Russian company improves robotic CCTV survey systems
Data provided by the Moscow Water Mains Company (Moscodoprovod) in Russia shows that the accuracy of leak detectors' operation can be as low as 85% when devices are employed in a large city with high water supply facility density. In these cases, the water company employs CCTV systems, such as the TARIS P-100 module, designed and manufactured by Moscow-based TARIS.
The P-100 wheeled robot is used to inspect pipes with diameters varying from 100 mm to 400 mm, over sections up to 150 metres in length. A colour pan and tilt camera is employed for the purpose. Pressure inside the pipes is released prior to the CCTV survey. The P-100 inspection system allows inspection of dry mainlines with P-100 robot but partially filled collectors with W-100 Floating Module and wells with colour pan and rotate camera.
From June 2003, the diameter range of the P-100 robot was increased to include 90 mm to 900 mm by modernising the control station, adding extra lights, a camera-lifting mechanism and a new video camera with the zoom option. Moreover, the inspected pipeline length was increased to 200 m with a more powerful cable drum driving gear, bigger diameter wheels with tread tires, bushes for widening the track size and an overall increase in the robot's weight.
In May 2003, TARIS introduced a new option for the P-200 Inspection System, (based on the P-200 wheeled tractor), the C-200 Cutting System and W-400 Floating System, which is an optical system of in-pipe defect and object size measurement.
Insta-Dam stops major service disruptions
The new Insta-Dam line stopping system eliminates major service disruptions and shutdowns of critical water, wastewater and gas distribution systems for general maintenance and repair, according to its manufacturer Seven Trent Systems.
The system incorporates patented "stopper" technology including cylindrical and bullet shapes to temporarily block the flow of water or gas in pipes ranging in size from 3/4-inch to 4 inches.
Suitable for cast iron, asbestos cement, steel pit cast, ductile iron and plastic pipe, Insta-Dam requires no environmental contaminants, such as chlorofluorocarbons, including Freon.
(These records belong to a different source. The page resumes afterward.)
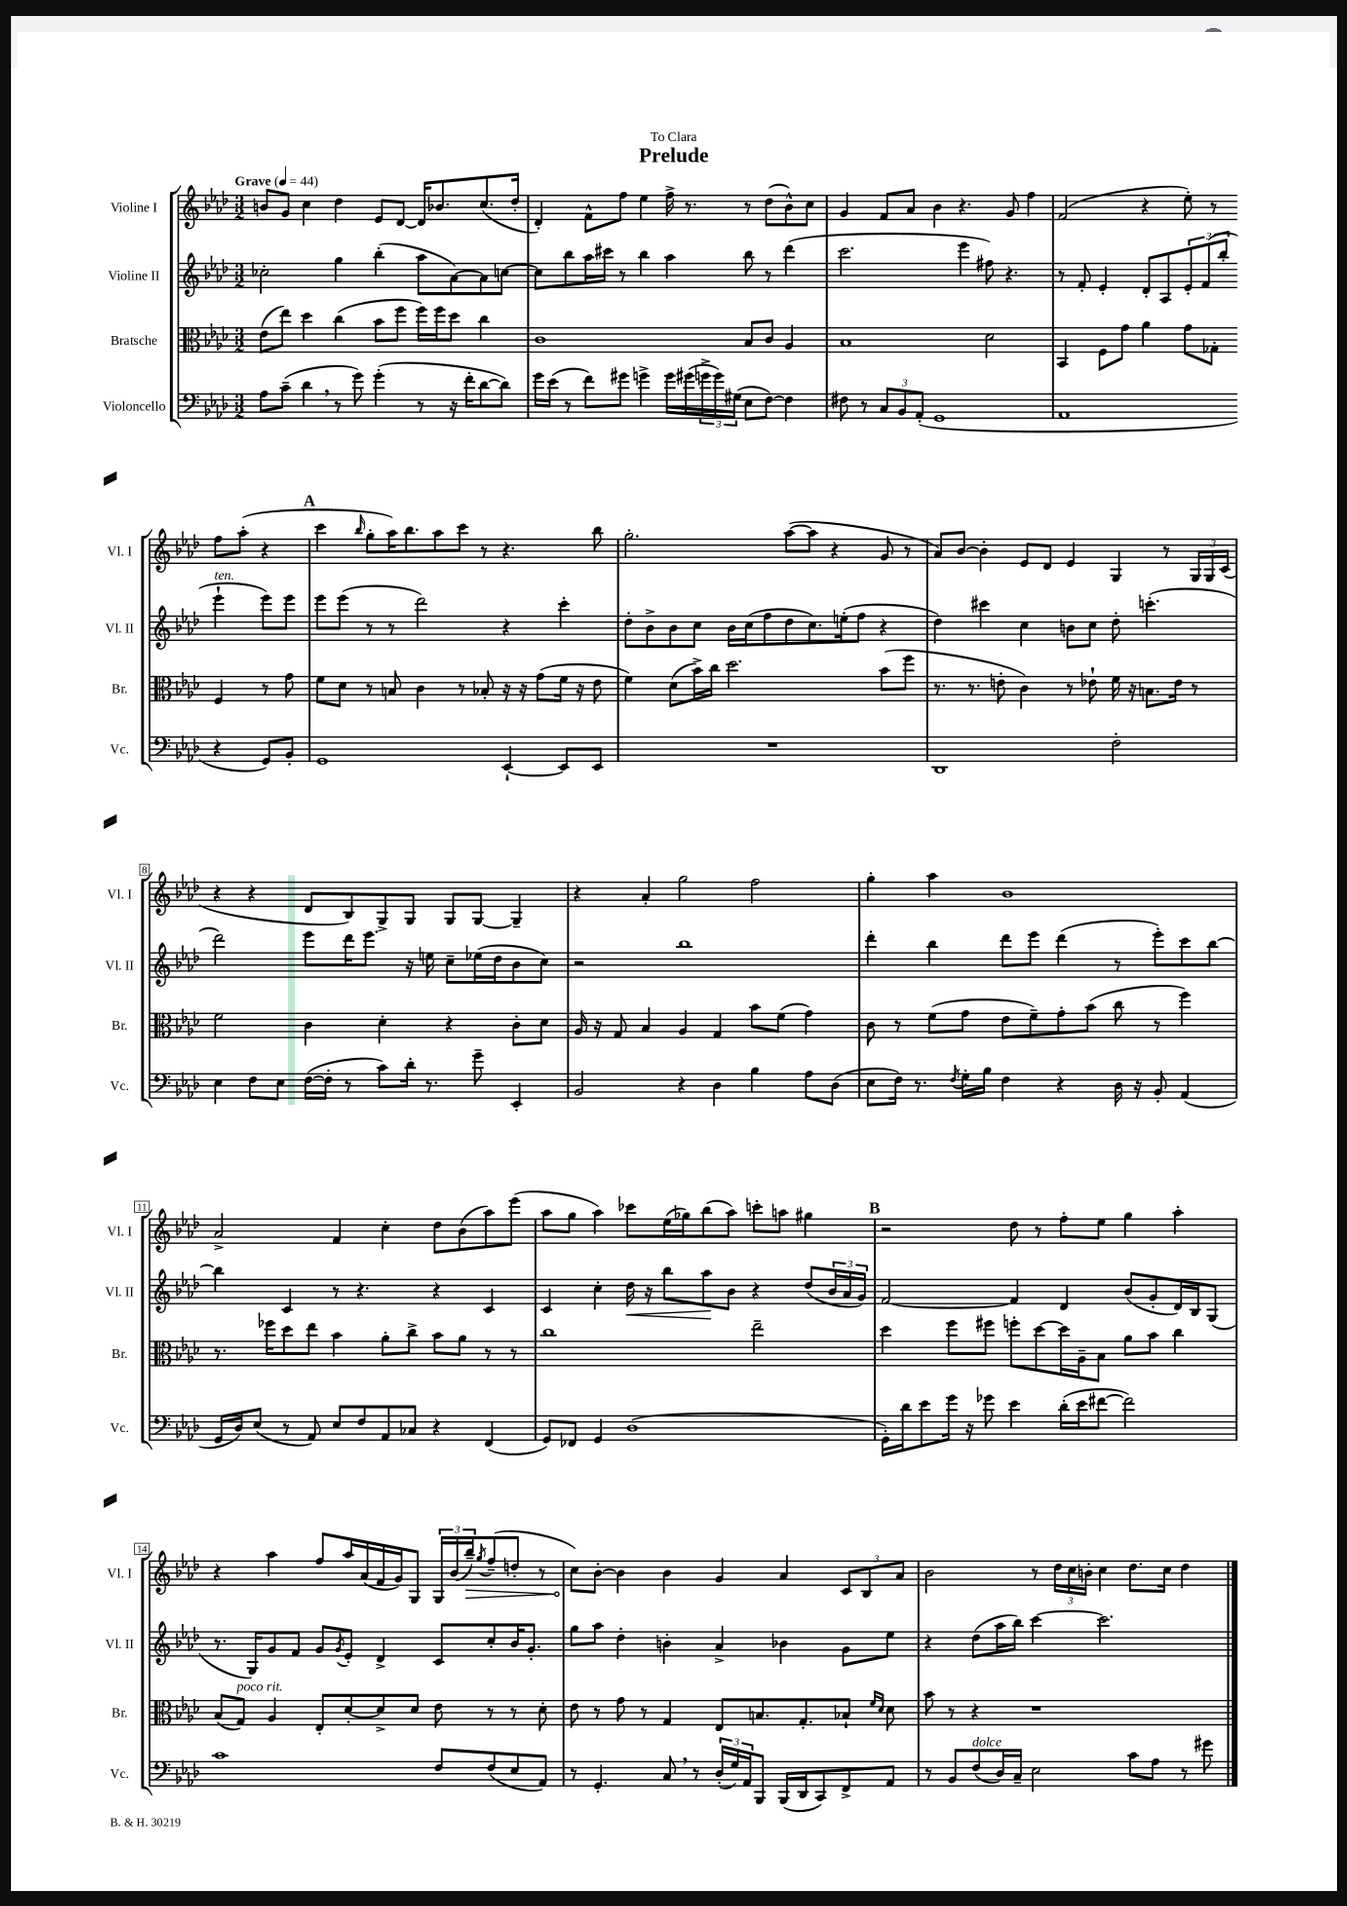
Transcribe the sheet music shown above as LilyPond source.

\header { title = "Prelude" dedication = "To Clara" }
<<
\new StaffGroup <<
\new Staff = "s0" \with { instrumentName = "Violine I" shortInstrumentName = "Vl. I" } {
    \clef treble \key aes \major \numericTimeSignature \time 3/2 \tempo "Grave" 4 = 44
    b'8 g'8 c''4 des''4 ees'8 des'8~ des'16 bes'8. c''8.( des''16-. |
    des'4-.) f'8-^ f''8 ees''4 f''16-> r8. r8 des''8( bes'8-^) c''8 |
    g'4 f'8 aes'8 bes'4 r4. g'8 f''4 |
    f'2( r4 ees''8-.) r8 f''8 aes''8-.( r4 |
    \mark \markup { \bold "A" } c'''4 \grace { bes''16 } g''8-. aes''16) bes''8. aes''8 c'''8 r8 r4. bes''8 |
    g''2.-. aes''8~( aes''8 r4 g'8 r8 |
    aes'8) bes'8~ bes'4-. ees'8 des'8 ees'4 g4 r8 \tuplet 3/2 { g16 g16 c'16( } |
    r4 r4 des'8 bes8) g8-> g8 g8 g8~ g4-- |
    r4 aes'4-. g''2 f''2 |
    g''4-. aes''4 bes'1 |
    aes'2-> f'4 c''4-. des''8 bes'8( aes''8) ees'''8( |
    aes''8 g''8 aes''4) ces'''8 ees''16( ges''16) bes''8( aes''8) c'''8-. a''8 gis''4 |
    \mark \markup { \bold "B" } r2 des''8 r8 f''8-. ees''8 g''4 aes''4-. |
    r4 aes''4 f''8 aes''16 aes'16( f'16 g'16) g8 \tuplet 3/2 { g16 bes'16( \once \override Hairpin.circled-tip = ##t bes''16--\>) } \acciaccatura { g''8 } f''8--( d''8-. r8 |
    c''8\!) bes'8~-. bes'4 bes'4 g'4 aes'4 \tuplet 3/2 { c'8 bes8 aes'8 } |
    bes'2 r8 \tuplet 3/2 { des''16 c''16 b'16-. } c''4 des''8. c''16 des''4 \bar "|." |
}
\new Staff = "s1" \with { instrumentName = "Violine II" shortInstrumentName = "Vl. II" } {
    \clef treble \key aes \major \numericTimeSignature \time 3/2
    ces''2-. g''4 bes''4-.( aes''8 aes'8~) aes'8 c''8~ |
    c''8 bes''8 aes''16 cis'''16 r8 bes''4 aes''4 bes''8 r8 des'''4( |
    c'''2. ees'''4 fis''8) r4. |
    r8 f'8-. ees'4-. des'8-. aes8 \tuplet 3/2 { ees'8-. f'8( bes''8-. } ees'''4-!^\markup { \italic "ten." } ees'''8) ees'''8 |
    \mark \markup { \bold "A" } ees'''8 ees'''8( r8 r8 des'''2) r4 c'''4-. |
    des''8-. bes'8-> bes'8 c''8 bes'16 c''16( f''8 des''8 c''8.) e''16-.( f''8 r4 |
    des''4) cis'''4 c''4 b'8 c''8 des''8-. c'''4.-.( |
    des'''2) ees'''8 des'''16 ees'''8. r16 e''16 c''8-- ees''16( des''16 bes'8 c''8) |
    r2 bes''1 |
    des'''4-. bes''4 des'''8 ees'''8 des'''4( r8 ees'''8-.) c'''8 bes''8~ |
    bes''4 c'4 r8 r4. r4 c'4 |
    c'4 c''4-. des''16\< r16 bes''8 aes''8\! bes'8 r4 des''8( \tuplet 3/2 { bes'16 aes'16 g'16) } |
    \mark \markup { \bold "B" } f'2~ f'4 des'4 bes'8( g'8-. des'16) bes16 g8( |
    r8. g16) g'8 f'8 g'8 \acciaccatura { g'8 } ees'8-. des'4-> c'8 c''8-. bes'16 g'8.-. |
    g''8 aes''8 des''4-. b'4-. aes'4-> bes'4 g'8 ees''8 |
    r4 des''8( aes''16 bes''16) c'''4~ c'''2. \bar "|." |
}
\new Staff = "s2" \with { instrumentName = "Bratsche" shortInstrumentName = "Br." } {
    \clef alto \key aes \major \numericTimeSignature \time 3/2
    ees'8( ees''8) des''4 c''4( bes'8 f''8 f''16) f''16 des''8 c''4 |
    c'1 bes8 c'8 aes4 |
    bes1 des'2 |
    bes,4 f8 g'8 aes'4 g'8 ges8-. f4 r8 g'8 |
    \mark \markup { \bold "A" } f'8 des'8 r8 b8 c'4 r8 bes8-. r16 r16 g'8( f'16 r16 ees'8 |
    f'4) des'8( bes'16->) c''16 des''2. bes'8( f''8 |
    r8. r8. e'8-. c'4) r8 ees'8-! f'16 r16 b8. ees'16 r8 |
    f'2 c'4 des'4-. r4 c'8-. des'8 |
    aes16 r16 g8 bes4 aes4 g4 bes'8 f'8( g'4) |
    c'8 r8 f'8( g'8 ees'8 f'8--) g'8-. bes'8( c''8 r8 f''4) |
    r8. fes''16 des''8 ees''8 bes'4 aes'8-. c''8-> bes'8 aes'8 r8 r8 |
    c''1 ees''2-- |
    \mark \markup { \bold "B" } des''4 f''8 fis''8 f''8-. des''8~ des''16 aes16-- bes8 aes'8 bes'8 c''4 |
    bes8( g8^\markup { \italic "poco rit." }) aes4 ees8-. des'8~-. des'8-> des'8 ees'8 r8 r8 des'8-. |
    ees'8 r8 g'8 r8 g4 ees8 b8. g8.-. bes8-! \grace { f'16 des'16 } des'8 |
    bes'8 r8 r4 r1 \bar "|." |
}
\new Staff = "s3" \with { instrumentName = "Violoncello" shortInstrumentName = "Vc." } {
    \clef bass \key aes \major \numericTimeSignature \time 3/2
    aes8 c'8--( des'4 \breathe r8 g'8) g'4-.( r8 r16 f'16-. des'8~ des'8) |
    g'16 ees'16( r8 f'8) gis'8 g'4-> g'16 gis'16( \tuplet 3/2 { g'16-> g'16) gis16( } ees8 f8~) f4 |
    fis8 r8 \tuplet 3/2 { c8 bes,8 aes,8-.( } g,1 |
    aes,1 r4 g,8) bes,8-. |
    \mark \markup { \bold "A" } g,1 ees,4~-! ees,8 ees,8 |
    R1. |
    des,1 f2-. |
    ees4 f8 ees8 f16~( f16-. r8 c'8) des'16-. r8. g'8-- ees,4-. |
    bes,2 r4 des4 bes4 aes8 des8( |
    ees8 f16) r8. \acciaccatura { f8 } g16-. bes16 f4 r4 des16 r16 bes,8-. aes,4( |
    g,16 des16) ees8( r8 aes,8) ees8 f8 aes,8 ces8 r4 f,4( |
    g,8) fes,8 g,4 des1( |
    \mark \markup { \bold "B" } g,16-.) des'16 ees'8 g'16 r16 ges'8 ees'4 des'16-.( ees'16 fis'8~ fis'2) |
    c'1 f8 f8( ees8 aes,8) |
    r8 g,4.-. c8 \breathe r8 \tuplet 3/2 { des16-.( g16) aes,16 } bes,,8 bes,,16( des,16 c,8) f,8-> aes,8 |
    r8 bes,8 f8^\markup { \italic "dolce" }( des16) c16-- ees2 c'8 aes8 r8 gis'8 \bar "|." |
}
>>
>>
\layout { \context { \Score \override BarNumber.stencil = #(make-stencil-boxer 0.1 0.3 ly:text-interface::print) } }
Rated to 100 PSI, Insta-Dam is efficient for changing water meters and backflow prevention. The system can be converted for stand-alone line tapping, given its compatibility with Severn Trent's Hydra-Stop product line, including Insta-Valve™.
Severn Trent Services
Fort Washington, Pennsylvania, USA
Leak detector uses hydrogen as tracer gas
The H2000™ uses hydrogen as a tracer gas to detect leaks, providing another choice in leak detection in addition to a water bath, pressure decay or a mass spectrometer. The compact system is sensitive to hydrogen gas and can be used to detect leaks that are smaller than a bacteria. The system uses a safe 5% hydrogen in 95% nitrogen mixture.
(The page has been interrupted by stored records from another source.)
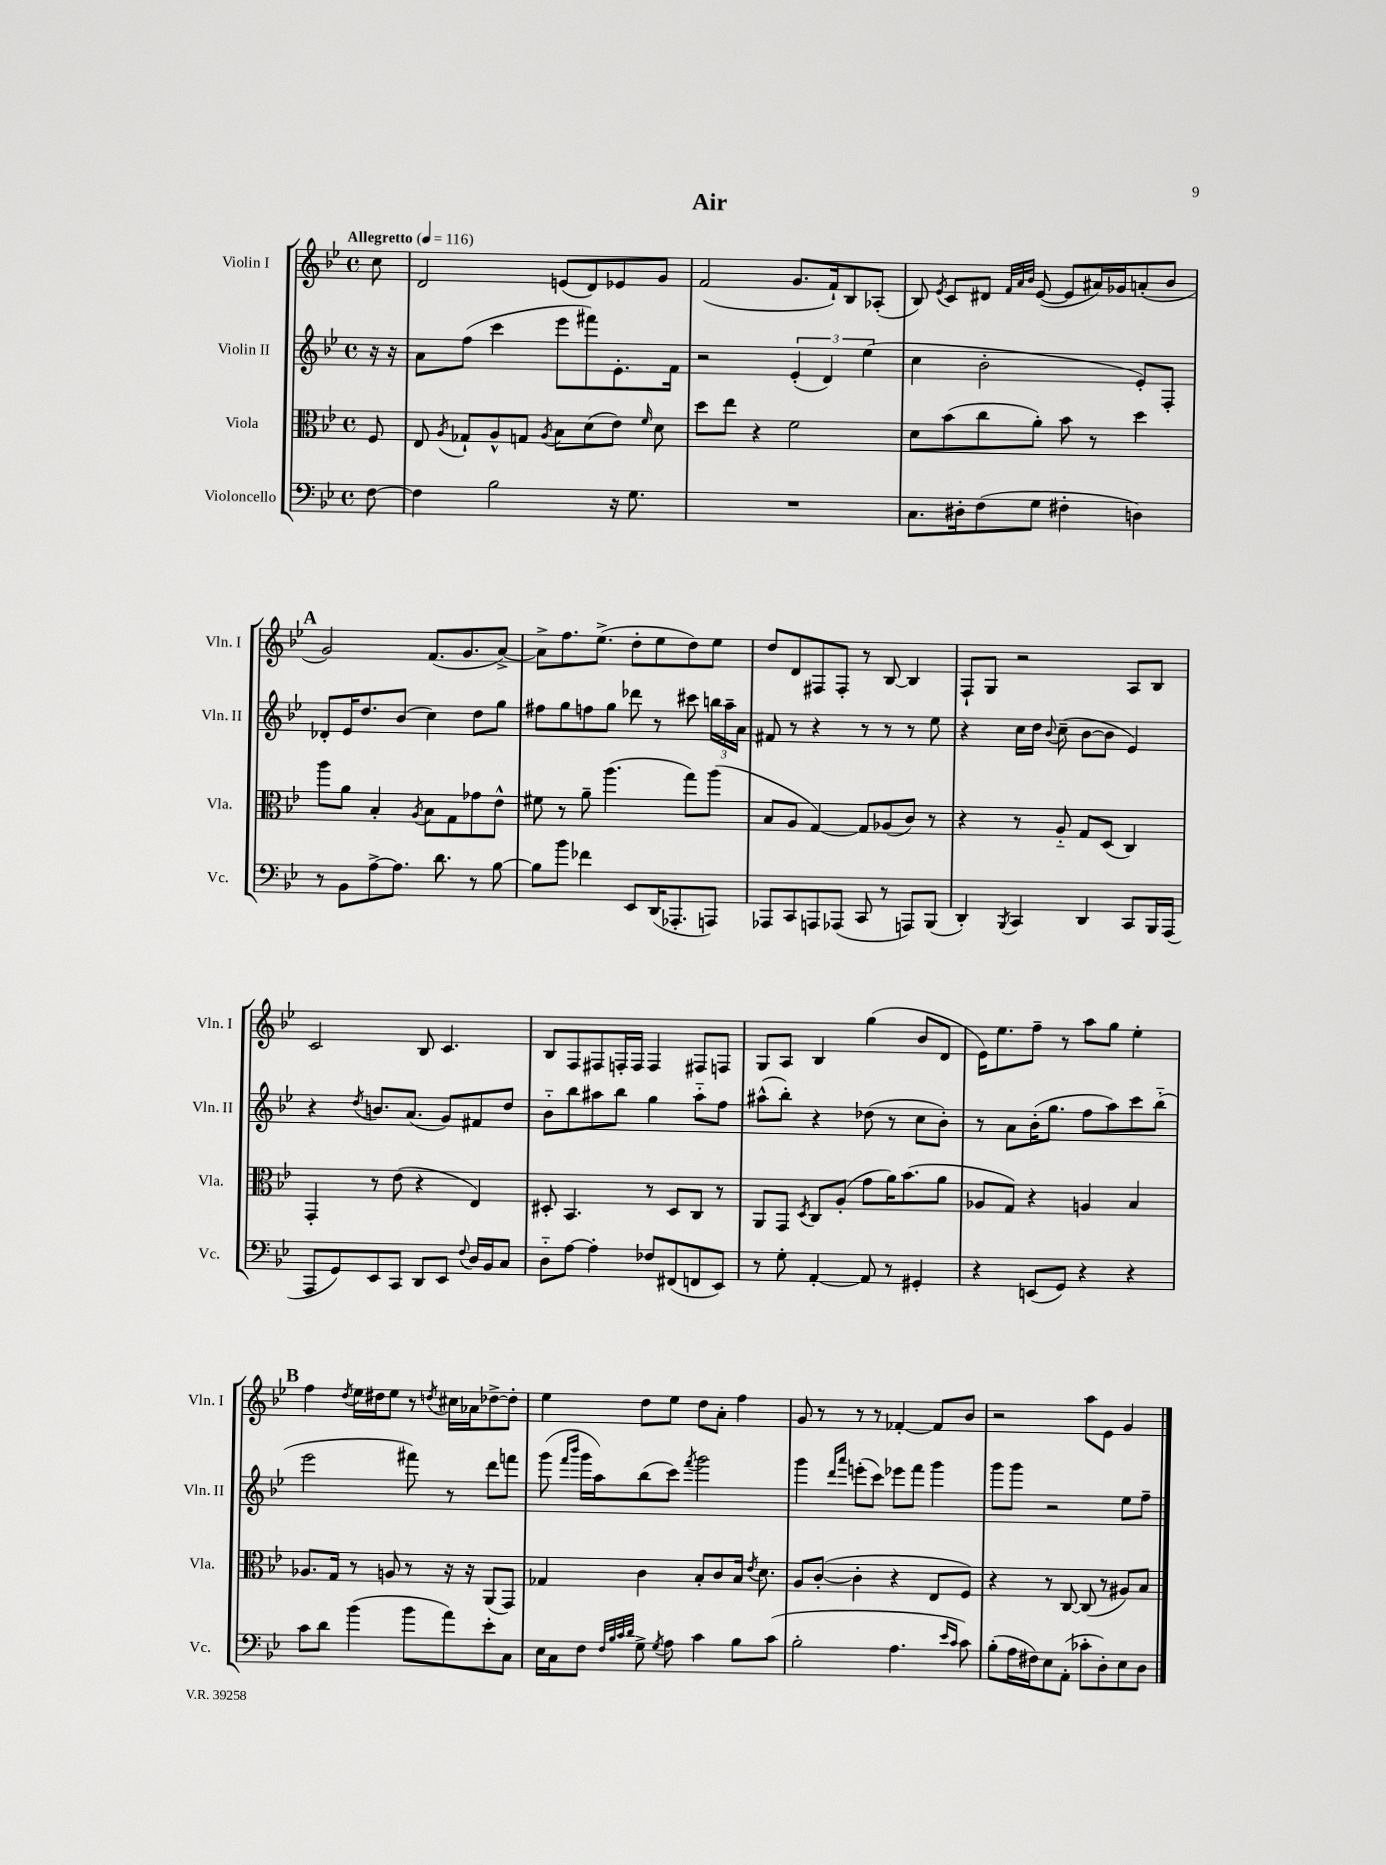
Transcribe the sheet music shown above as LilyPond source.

\header { title = "Air" }
<<
\new StaffGroup <<
\new Staff = "s0" \with { instrumentName = "Violin I" shortInstrumentName = "Vln. I" } {
    \clef treble \key bes \major \defaultTimeSignature \time 4/4 \partial 8 \tempo "Allegretto" 4 = 116
    \autoBeamOff c''8 |
    d'2 e'8[( d'8) ees'8 g'8] |
    f'2( g'8.[ f'16-!) bes8 aes8]-.( |
    bes8) \acciaccatura { ees'8 } c'8[ dis'8] \grace { f'32[ a'32 bes'32] } ees'8~( ees'8[ ais'16) ges'16 a'8-.( bes'8] |
    \mark \markup { \bold "A" } g'2) f'8.[( g'8. a'8]~->) |
    a'8[-> f''8. ees''8.]->( d''8[-. ees''8 d''8) ees''8] |
    d''8[ d'8 fis8 fis8]-. r8 bes8~ bes4 |
    f8[-! g8] r2 a8[ bes8] |
    c'2 bes8 c'4. |
    bes8[ f8 fis8 f16-. f16] f4 fis8[ f8] |
    g8[ a8] bes4 g''4( bes'8[ d'8] |
    ees'16[) ees''8. f''8]-- r8 a''8[ g''8] ees''4-. |
    \mark \markup { \bold "B" } f''4 \acciaccatura { d''8 } ees''16[ dis''16 ees''8] r8 \acciaccatura { d''8 } cis''16[ aes'16 des''8~-> des''8]-. |
    ees''4 d''8[ ees''8] d''8[ a'8]-. f''4 |
    g'8 r8 r8 r8 fes'4~-. fes'8[ bes'8] |
    r2 a''8[ ees'8] g'4 \bar "|." |
}
\new Staff = "s1" \with { instrumentName = "Violin II" shortInstrumentName = "Vln. II" } {
    \clef treble \key bes \major \defaultTimeSignature \time 4/4 \partial 8
    \autoBeamOff r16 r16 |
    a'8[ f''8]( c'''4 ees'''8[ fis'''8) ees'8.-. f'16] |
    r2 \tuplet 3/2 { ees'4-.( d'4) ees''4( } |
    c''4 bes'2-. ees'8[-.) f8]-. |
    \mark \markup { \bold "A" } des'8[-. ees'16 d''8. bes'8]( c''4) d''8[ g''8] |
    fis''8[ g''8 f''8 g''8] des'''8 r8 cis'''8 \tuplet 3/2 { b''16[ a''16-- a'16] } |
    fis'8 r8 r4 r8 r8 r8 ees''8 |
    r4 c''16[ d''16] \appoggiatura { bes'8 } c''8--( bes'8[~ bes'8] ees'4) |
    r4 \acciaccatura { d''8 } b'8.[ a'8.]( g'8[) fis'8 d''8] |
    bes'8[-_ bes''8 ais''8 bes''8] g''4 ais''8[-_ f''8] |
    ais''8[-^( bes''8]-.) r4 des''8( r8 c''8[ bes'8]-.) |
    r8 a'8[ bes'16-.( g''8.] f''8[ a''8) c'''8 bes''8]-_( |
    \mark \markup { \bold "B" } ees'''2 fis'''8) r8 d'''8[ f'''8] |
    g'''8( \grace { f'''16[ bes'''16] } g'''16[ a''16) bes''8( c'''8]) \acciaccatura { f'''8 } g'''2 |
    g'''4 \grace { d'''16[ a'''16] } e'''8[-.( c'''8]) ees'''8[ f'''8] g'''4 |
    g'''8[ g'''8] r2 ees''8[ f''8]-- \bar "|." |
}
\new Staff = "s2" \with { instrumentName = "Viola" shortInstrumentName = "Vla." } {
    \clef alto \key bes \major \defaultTimeSignature \time 4/4 \partial 8
    \autoBeamOff f8 |
    ees8 \acciaccatura { a8 } ges8[-! a8-^ g8] \acciaccatura { a8 } bes8[ d'8( ees'8]) \grace { f'16 } d'8 |
    d''8[ ees''8] r4 f'2 |
    d'8[ bes'8( c''8 a'8]-.) bes'8 r8 d''4 |
    \mark \markup { \bold "A" } a''8[ a'8] bes4-. \acciaccatura { a8 } bes8[ g8 ges'8 ees'8]-^ |
    fis'8 r8 a'8-- a''4.( g''8[) a''8]( |
    bes8[ a8] g4~) g8[ aes8( c'8]) r8 |
    r4 r8 a8-_ g8[ d8]( c4) |
    g,4-. r8 ees'8( r4 ees4) |
    dis8-. bes,4. r8 dis8[ c8] r8 |
    a,8[ g,8] \acciaccatura { d8 } c8[ a8]-.( g'8[ a'16) bes'8.( a'8] |
    aes8[ g8]) r4 a4 bes4 |
    \mark \markup { \bold "B" } aes8.[ g16] r8 a8 r8 r16 r16 a,8[( g,8]) |
    ges4 c'4 bes8[-. c'8 bes16] \acciaccatura { ees'8 } d'8. |
    a8[ c'8]~-.( c'4-. r4 ees8[ f8]) |
    r4 r8 c8~ c8( r8 ais8[) bes8] \bar "|." |
}
\new Staff = "s3" \with { instrumentName = "Violoncello" shortInstrumentName = "Vc." } {
    \clef bass \key bes \major \defaultTimeSignature \time 4/4 \partial 8
    \autoBeamOff f8~ |
    f4 bes2 r16 g8. |
    R1 |
    c8.[ dis16-. f8( g8] fis4-. d4) |
    \mark \markup { \bold "A" } r8 bes,8[ a8~-> a8.] d'8. r8 bes8~ |
    bes8[ bes'8] fes'4 ees,8[ d,16( aes,,8.-. a,,8]) |
    aes,,8[ c,8 a,,8 aes,,8]( c,8 r8 a,,8[) bes,,8]( |
    d,4-.) \acciaccatura { bes,,8 } c,4 d,4 c,8[ bes,,16 a,,16]( |
    a,,8[ g,8) ees,8 c,8] d,8[ ees,8] \appoggiatura { f8 } d16[ bes,16 c8] |
    d8[-_ a8]~ a4-. fes8[ fis,8( f,8 ees,8]) |
    r8 g8-. a,4~-. a,8 r8 gis,4-. |
    r4 e,8[( g,8]) r4 r4 |
    \mark \markup { \bold "B" } c'8[ d'8] bes'4( bes'8[ a'8) ees'8-. c8] |
    ees16[ c16 f8] \grace { f32[ bes32 c'32 d'32] } g8-> \acciaccatura { g8 } a8 c'4 bes8[ c'8]( |
    bes2-. a4. \grace { ees'16[ c'16] } c'8) |
    bes8[-.( a16 fis16) ees8 a,8]-.( ces'8[-. d8-.) ees8 d8] \bar "|." |
}
>>
>>
\layout { \context { \Score \remove "Bar_number_engraver" } }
The H2000 can be used for leak detection in tough factory environments and is easy to move around when searching for leaks on large objects. The electronic device minimises problems with background interference because hydrogen gas is dissipated much quicker than other gases. The instrument features a standard probe with no sample suction, so dust contamination is prevented.
Sensistor Technologies, Inc.
North Billerica, Massachusetts, USA
Barnard steel pipes complete Slough outfall
Steel pipes and pipe fittings from the UK company Barnard are helping Laing O'Rourke bring the Slough sewage treatment works in line with new outfall consents, which come into effect at the end of 2005.
Construction began on the £16-million project in April 2003 as part of the Trident North Alliance with Thames Water and includes many different fittings from Barnard, a company that fabricates steel pipes for the water industry. Each Barnard pipe is coated and tested in-house with Scotchcote 206N, DWI 25(1) (a)-approved fusion-bonded epoxy coating, and complies with the WIS 4:52:01 Water Industry Standard for anti-corrosion coatings. Items that have been supplied to the project include bellmouths, puddle pipes and the 1,200-mm-diameter inverted siphon inlet feed that incorporates a magflow bypass facility.
Scheduled for completion at the end of 2004, the project will enable effluent to be discharged at Slough via a new outfall pipeline into the Round Moor Ditch, a Thames tributary.